WIKIMIND_LLM__OLLAMA__ENABLED=true
WIKIMIND_LLM__DEFAULT_PROVIDER=ollama
WIKIMIND_LLM__OLLAMA__MODEL=llama3.2
WIKIMIND_LLM__OLLAMA_BASE_URL=http://localhost:11434

Make sure Ollama is running locally with the model pulled:

ollama pull llama3.2
ollama serve

Cost Tracking¶

Every LLM call is logged with:

Provider and model used
Input and output token counts
Calculated USD cost
Latency in milliseconds
Task type (compile, qa, ingest, lint)

Pricing¶

Current pricing (USD per 1M tokens):

Provider	Model	Input	Output
Anthropic	claude-sonnet-4-5	$3.00	$15.00
Anthropic	claude-haiku-4-5-20251001	$0.80	$4.00
OpenAI	gpt-4o	$2.50	$10.00
OpenAI	gpt-4o-mini	$0.15	$0.60
Google	gemini-2.0-flash	$0.10	$0.40
Ollama	*	$0.00	$0.00

Budget Management¶

Set a monthly spending ceiling:

WIKIMIND_LLM__MONTHLY_BUDGET_USD=50.0
WIKIMIND_LLM__BUDGET_WARNING_PCT=0.8

When spending reaches 80% of the budget, a WebSocket budget.warning event is emitted. At 100%, a budget.exceeded event fires. These are displayed in the UI.

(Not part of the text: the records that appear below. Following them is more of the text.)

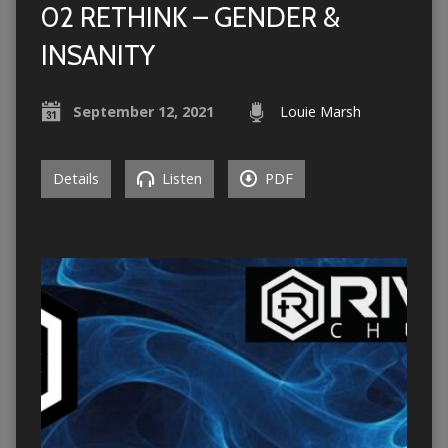
02 RETHINK – GENDER &
INSANITY
September 12, 2021
Louie Marsh
Details
Listen
PDF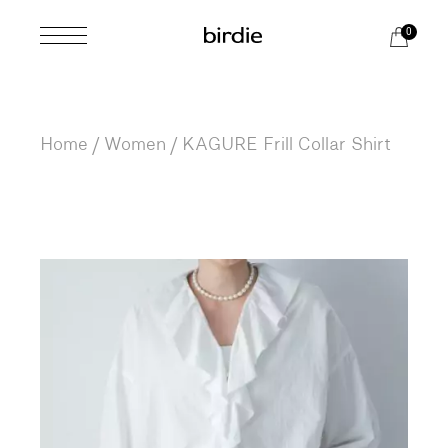
Skip
to
0
the
content
Home
Women
KAGURE Frill Collar Shirt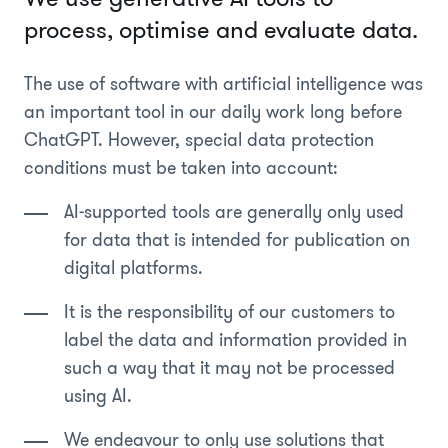
process, optimise and evaluate data.
The use of software with artificial intelligence was
an important tool in our daily work long before
ChatGPT. However, special data protection
conditions must be taken into account:
AI-supported tools are generally only used
for data that is intended for publication on
digital platforms.
It is the responsibility of our customers to
label the data and information provided in
such a way that it may not be processed
using AI.
We endeavour to only use solutions that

View current spending via the API:

curl http://localhost:7842/settings/costs

Mock Provider (Testing)¶

For CI and local testing without real API calls:

WIKIMIND_LLM__MOCK__ENABLED=true
WIKIMIND_LLM__DEFAULT_PROVIDER=mock

The mock provider returns deterministic canned responses for all task types. It never makes network calls and costs nothing.

Do not use in production

The mock provider returns static responses that do not reflect your actual source content.

API Key Storage¶

API keys can be stored in three locations (checked in order):

Environment variable -- ANTHROPIC_API_KEY=sk-ant-... (with or without WIKIMIND_ prefix)
.env file -- Loaded automatically by Pydantic BaseSettings
OS keychain -- Stored via the keyring library

Store a key in the keychain:

import keyring
keyring.set_password("wikimind", "anthropic", "sk-ant-...")

Keys stored as SecretStr are never logged in plaintext.

Runtime Preferences¶

Some LLM settings can be changed at runtime without restarting:

# Change default provider
curl -X PUT http://localhost:7842/settings/preferences \
  -H "Content-Type: application/json" \
  -d '{"key": "llm.default_provider", "value": "openai"}'

# Change monthly budget
curl -X PUT http://localhost:7842/settings/preferences \
  -H "Content-Type: application/json" \
  -d '{"key": "llm.monthly_budget_usd", "value": "100.0"}'

Runtime preferences are stored in the database and applied on startup.